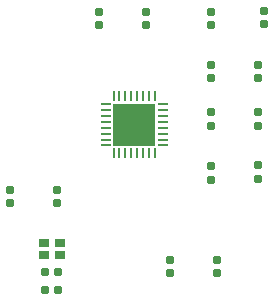
<source format=gbr>
%TF.GenerationSoftware,KiCad,Pcbnew,8.0.1*%
%TF.CreationDate,2024-07-06T10:14:10-04:00*%
%TF.ProjectId,O2 Macrodevice NFC Board KiCad,4f32204d-6163-4726-9f64-657669636520,rev?*%
%TF.SameCoordinates,Original*%
%TF.FileFunction,Paste,Top*%
%TF.FilePolarity,Positive*%
%FSLAX46Y46*%
G04 Gerber Fmt 4.6, Leading zero omitted, Abs format (unit mm)*
G04 Created by KiCad (PCBNEW 8.0.1) date 2024-07-06 10:14:10*
%MOMM*%
%LPD*%
G01*
G04 APERTURE LIST*
G04 Aperture macros list*
%AMRoundRect*
0 Rectangle with rounded corners*
0 $1 Rounding radius*
0 $2 $3 $4 $5 $6 $7 $8 $9 X,Y pos of 4 corners*
0 Add a 4 corners polygon primitive as box body*
4,1,4,$2,$3,$4,$5,$6,$7,$8,$9,$2,$3,0*
0 Add four circle primitives for the rounded corners*
1,1,$1+$1,$2,$3*
1,1,$1+$1,$4,$5*
1,1,$1+$1,$6,$7*
1,1,$1+$1,$8,$9*
0 Add four rect primitives between the rounded corners*
20,1,$1+$1,$2,$3,$4,$5,0*
20,1,$1+$1,$4,$5,$6,$7,0*
20,1,$1+$1,$6,$7,$8,$9,0*
20,1,$1+$1,$8,$9,$2,$3,0*%
G04 Aperture macros list end*
%ADD10C,0.000000*%
%ADD11R,0.838200X0.762000*%
%ADD12R,0.254000X0.812800*%
%ADD13R,0.812800X0.254000*%
%ADD14R,3.606800X3.606800*%
%ADD15RoundRect,0.155000X0.155000X-0.212500X0.155000X0.212500X-0.155000X0.212500X-0.155000X-0.212500X0*%
%ADD16RoundRect,0.155000X-0.155000X0.212500X-0.155000X-0.212500X0.155000X-0.212500X0.155000X0.212500X0*%
%ADD17RoundRect,0.155000X-0.212500X-0.155000X0.212500X-0.155000X0.212500X0.155000X-0.212500X0.155000X0*%
%ADD18RoundRect,0.155000X0.212500X0.155000X-0.212500X0.155000X-0.212500X-0.155000X0.212500X-0.155000X0*%
G04 APERTURE END LIST*
D10*
%TO.C,U1*%
G36*
X137900000Y-88703400D02*
G01*
X136296600Y-88703400D01*
X136296600Y-87100000D01*
X137900000Y-87100000D01*
X137900000Y-88703400D01*
G37*
G36*
X139703400Y-88703400D02*
G01*
X138100000Y-88703400D01*
X138100000Y-87100000D01*
X139703400Y-87100000D01*
X139703400Y-88703400D01*
G37*
G36*
X137900000Y-86900000D02*
G01*
X136296600Y-86900000D01*
X136296600Y-85296600D01*
X137900000Y-85296600D01*
X137900000Y-86900000D01*
G37*
G36*
X139703400Y-86900000D02*
G01*
X138100000Y-86900000D01*
X138100000Y-85296600D01*
X139703400Y-85296600D01*
X139703400Y-86900000D01*
G37*
%TD*%
D11*
%TO.C,U2*%
X131675000Y-96975000D03*
X130325000Y-96975000D03*
X130325000Y-98025000D03*
X131675000Y-98025000D03*
%TD*%
D12*
%TO.C,U1*%
X136250001Y-89400300D03*
X136750000Y-89400300D03*
X137249999Y-89400300D03*
X137750000Y-89400300D03*
X138250000Y-89400300D03*
X138750001Y-89400300D03*
X139250000Y-89400300D03*
X139749999Y-89400300D03*
D13*
X140400300Y-88749999D03*
X140400300Y-88250000D03*
X140400300Y-87750001D03*
X140400300Y-87250000D03*
X140400300Y-86750000D03*
X140400300Y-86249999D03*
X140400300Y-85750000D03*
X140400300Y-85250001D03*
D12*
X139749999Y-84599700D03*
X139250000Y-84599700D03*
X138750001Y-84599700D03*
X138250000Y-84599700D03*
X137750000Y-84599700D03*
X137249999Y-84599700D03*
X136750000Y-84599700D03*
X136250001Y-84599700D03*
D13*
X135599700Y-85250001D03*
X135599700Y-85750000D03*
X135599700Y-86249999D03*
X135599700Y-86750000D03*
X135599700Y-87250000D03*
X135599700Y-87750001D03*
X135599700Y-88250000D03*
X135599700Y-88749999D03*
D14*
X138000000Y-87000000D03*
%TD*%
D15*
%TO.C,C205*%
X149000000Y-78500000D03*
X149000000Y-77365000D03*
%TD*%
%TO.C,C203*%
X148500000Y-83067500D03*
X148500000Y-81932500D03*
%TD*%
%TO.C,C207*%
X144500000Y-87067500D03*
X144500000Y-85932500D03*
%TD*%
%TO.C,C215*%
X144500000Y-91635000D03*
X144500000Y-90500000D03*
%TD*%
%TO.C,C206*%
X148500000Y-87067500D03*
X148500000Y-85932500D03*
%TD*%
D16*
%TO.C,C201*%
X139000000Y-77432500D03*
X139000000Y-78567500D03*
%TD*%
D15*
%TO.C,C216*%
X148500000Y-91567500D03*
X148500000Y-90432500D03*
%TD*%
%TO.C,C209*%
X131500000Y-93635000D03*
X131500000Y-92500000D03*
%TD*%
%TO.C,C211*%
X141000000Y-99567500D03*
X141000000Y-98432500D03*
%TD*%
%TO.C,C204*%
X144500000Y-78567500D03*
X144500000Y-77432500D03*
%TD*%
%TO.C,C200*%
X135000000Y-78567500D03*
X135000000Y-77432500D03*
%TD*%
D17*
%TO.C,C214*%
X130432500Y-101000000D03*
X131567500Y-101000000D03*
%TD*%
D18*
%TO.C,C213*%
X130432500Y-99500000D03*
X131567500Y-99500000D03*
%TD*%
D15*
%TO.C,C210*%
X127500000Y-93635000D03*
X127500000Y-92500000D03*
%TD*%
%TO.C,C202*%
X144500000Y-83067500D03*
X144500000Y-81932500D03*
%TD*%
%TO.C,C212*%
X145000000Y-99567500D03*
X145000000Y-98432500D03*
%TD*%
M02*

</source>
○ ○ ○ ○ ○
▸ **Goal of the exercise**: All of the listing above has to be reproduced exactly, though without its images.

▸ **Worked solution**:
<source format=gbr>
%TF.GenerationSoftware,KiCad,Pcbnew,8.0.1*%
%TF.CreationDate,2024-07-06T10:14:10-04:00*%
%TF.ProjectId,O2 Macrodevice NFC Board KiCad,4f32204d-6163-4726-9f64-657669636520,rev?*%
%TF.SameCoordinates,Original*%
%TF.FileFunction,Paste,Top*%
%TF.FilePolarity,Positive*%
%FSLAX46Y46*%
G04 Gerber Fmt 4.6, Leading zero omitted, Abs format (unit mm)*
G04 Created by KiCad (PCBNEW 8.0.1) date 2024-07-06 10:14:10*
%MOMM*%
%LPD*%
G01*
G04 APERTURE LIST*
G04 Aperture macros list*
%AMRoundRect*
0 Rectangle with rounded corners*
0 $1 Rounding radius*
0 $2 $3 $4 $5 $6 $7 $8 $9 X,Y pos of 4 corners*
0 Add a 4 corners polygon primitive as box body*
4,1,4,$2,$3,$4,$5,$6,$7,$8,$9,$2,$3,0*
0 Add four circle primitives for the rounded corners*
1,1,$1+$1,$2,$3*
1,1,$1+$1,$4,$5*
1,1,$1+$1,$6,$7*
1,1,$1+$1,$8,$9*
0 Add four rect primitives between the rounded corners*
20,1,$1+$1,$2,$3,$4,$5,0*
20,1,$1+$1,$4,$5,$6,$7,0*
20,1,$1+$1,$6,$7,$8,$9,0*
20,1,$1+$1,$8,$9,$2,$3,0*%
G04 Aperture macros list end*
%ADD10C,0.000000*%
%ADD11R,0.838200X0.762000*%
%ADD12R,0.254000X0.812800*%
%ADD13R,0.812800X0.254000*%
%ADD14R,3.606800X3.606800*%
%ADD15RoundRect,0.155000X0.155000X-0.212500X0.155000X0.212500X-0.155000X0.212500X-0.155000X-0.212500X0*%
%ADD16RoundRect,0.155000X-0.155000X0.212500X-0.155000X-0.212500X0.155000X-0.212500X0.155000X0.212500X0*%
%ADD17RoundRect,0.155000X-0.212500X-0.155000X0.212500X-0.155000X0.212500X0.155000X-0.212500X0.155000X0*%
%ADD18RoundRect,0.155000X0.212500X0.155000X-0.212500X0.155000X-0.212500X-0.155000X0.212500X-0.155000X0*%
G04 APERTURE END LIST*
D10*
%TO.C,U1*%
G36*
X137900000Y-88703400D02*
G01*
X136296600Y-88703400D01*
X136296600Y-87100000D01*
X137900000Y-87100000D01*
X137900000Y-88703400D01*
G37*
G36*
X139703400Y-88703400D02*
G01*
X138100000Y-88703400D01*
X138100000Y-87100000D01*
X139703400Y-87100000D01*
X139703400Y-88703400D01*
G37*
G36*
X137900000Y-86900000D02*
G01*
X136296600Y-86900000D01*
X136296600Y-85296600D01*
X137900000Y-85296600D01*
X137900000Y-86900000D01*
G37*
G36*
X139703400Y-86900000D02*
G01*
X138100000Y-86900000D01*
X138100000Y-85296600D01*
X139703400Y-85296600D01*
X139703400Y-86900000D01*
G37*
%TD*%
D11*
%TO.C,U2*%
X131675000Y-96975000D03*
X130325000Y-96975000D03*
X130325000Y-98025000D03*
X131675000Y-98025000D03*
%TD*%
D12*
%TO.C,U1*%
X136250001Y-89400300D03*
X136750000Y-89400300D03*
X137249999Y-89400300D03*
X137750000Y-89400300D03*
X138250000Y-89400300D03*
X138750001Y-89400300D03*
X139250000Y-89400300D03*
X139749999Y-89400300D03*
D13*
X140400300Y-88749999D03*
X140400300Y-88250000D03*
X140400300Y-87750001D03*
X140400300Y-87250000D03*
X140400300Y-86750000D03*
X140400300Y-86249999D03*
X140400300Y-85750000D03*
X140400300Y-85250001D03*
D12*
X139749999Y-84599700D03*
X139250000Y-84599700D03*
X138750001Y-84599700D03*
X138250000Y-84599700D03*
X137750000Y-84599700D03*
X137249999Y-84599700D03*
X136750000Y-84599700D03*
X136250001Y-84599700D03*
D13*
X135599700Y-85250001D03*
X135599700Y-85750000D03*
X135599700Y-86249999D03*
X135599700Y-86750000D03*
X135599700Y-87250000D03*
X135599700Y-87750001D03*
X135599700Y-88250000D03*
X135599700Y-88749999D03*
D14*
X138000000Y-87000000D03*
%TD*%
D15*
%TO.C,C205*%
X149000000Y-78500000D03*
X149000000Y-77365000D03*
%TD*%
%TO.C,C203*%
X148500000Y-83067500D03*
X148500000Y-81932500D03*
%TD*%
%TO.C,C207*%
X144500000Y-87067500D03*
X144500000Y-85932500D03*
%TD*%
%TO.C,C215*%
X144500000Y-91635000D03*
X144500000Y-90500000D03*
%TD*%
%TO.C,C206*%
X148500000Y-87067500D03*
X148500000Y-85932500D03*
%TD*%
D16*
%TO.C,C201*%
X139000000Y-77432500D03*
X139000000Y-78567500D03*
%TD*%
D15*
%TO.C,C216*%
X148500000Y-91567500D03*
X148500000Y-90432500D03*
%TD*%
%TO.C,C209*%
X131500000Y-93635000D03*
X131500000Y-92500000D03*
%TD*%
%TO.C,C211*%
X141000000Y-99567500D03*
X141000000Y-98432500D03*
%TD*%
%TO.C,C204*%
X144500000Y-78567500D03*
X144500000Y-77432500D03*
%TD*%
%TO.C,C200*%
X135000000Y-78567500D03*
X135000000Y-77432500D03*
%TD*%
D17*
%TO.C,C214*%
X130432500Y-101000000D03*
X131567500Y-101000000D03*
%TD*%
D18*
%TO.C,C213*%
X130432500Y-99500000D03*
X131567500Y-99500000D03*
%TD*%
D15*
%TO.C,C210*%
X127500000Y-93635000D03*
X127500000Y-92500000D03*
%TD*%
%TO.C,C202*%
X144500000Y-83067500D03*
X144500000Y-81932500D03*
%TD*%
%TO.C,C212*%
X145000000Y-99567500D03*
X145000000Y-98432500D03*
%TD*%
M02*

</source>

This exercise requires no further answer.